Endogenous nitric oxide modulates vasopressor responses, but not depressor responses, to spinal sympathetic nerve stimulation in pithed rats.

The effects of N omega-nitro-L-arginine methylester (L-NAME), an inhibitor of nitric oxide (NO) synthase (1,5, and 10 mg/kg) on vasopressor and depressor responses to segmental sympathetic nerve stimulation were studied in the pithed rat preparation. Vasopressor responses were evoked by stimulation of the spinal sympathetic outflow at T6-T8 (30 V, 0.05 ms at 5 Hz with 10 pulses). This pressor response was biphasic: An initial transient response (to nerve stimulation) was followed by a later prolonged response (to adrenal catecholamine release). L-NAME 1, 5, and 10 mg/kg increased mean arterial blood pressure (MAP); this effect was maximal at 1 mg/kg L-NAME, but had no effect on heart rate (HR). L-NAME 1, 5, and 10 mg/kg potentiated both phases of the pressor response; the effect was maximal at 10 mg/kg.

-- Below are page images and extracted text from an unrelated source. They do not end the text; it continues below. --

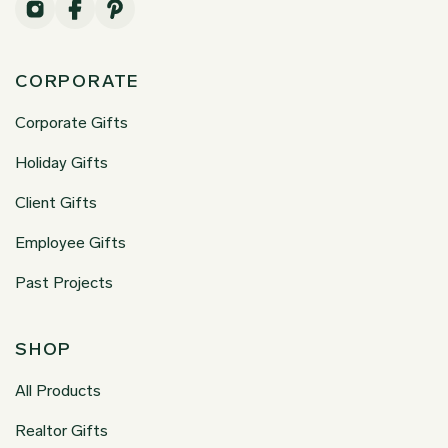
CORPORATE
Corporate Gifts
Holiday Gifts
Client Gifts
Employee Gifts
Past Projects
SHOP
All Products
Realtor Gifts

Vasodepressor responses were evoked by stimulation of the spinal sympathetic outflow at S2-L6 (30 V, 0.05 ms at 5 Hz with 10 pulses). L-NAME 1, 5, and 10 mg/kg did not inhibit these depressor responses. We conclude that inhibition of the synthesis of endogenous NO causes a hypertension in pithed rats that is associated with increased vasoconstriction in response to sympathetic nerve stimulation and adrenal catecholamine release. Systemic vascular depressor responses to segmental sympathetic nerve stimulation are not affected, however; therefore, NO cannot be the major mediator of these responses.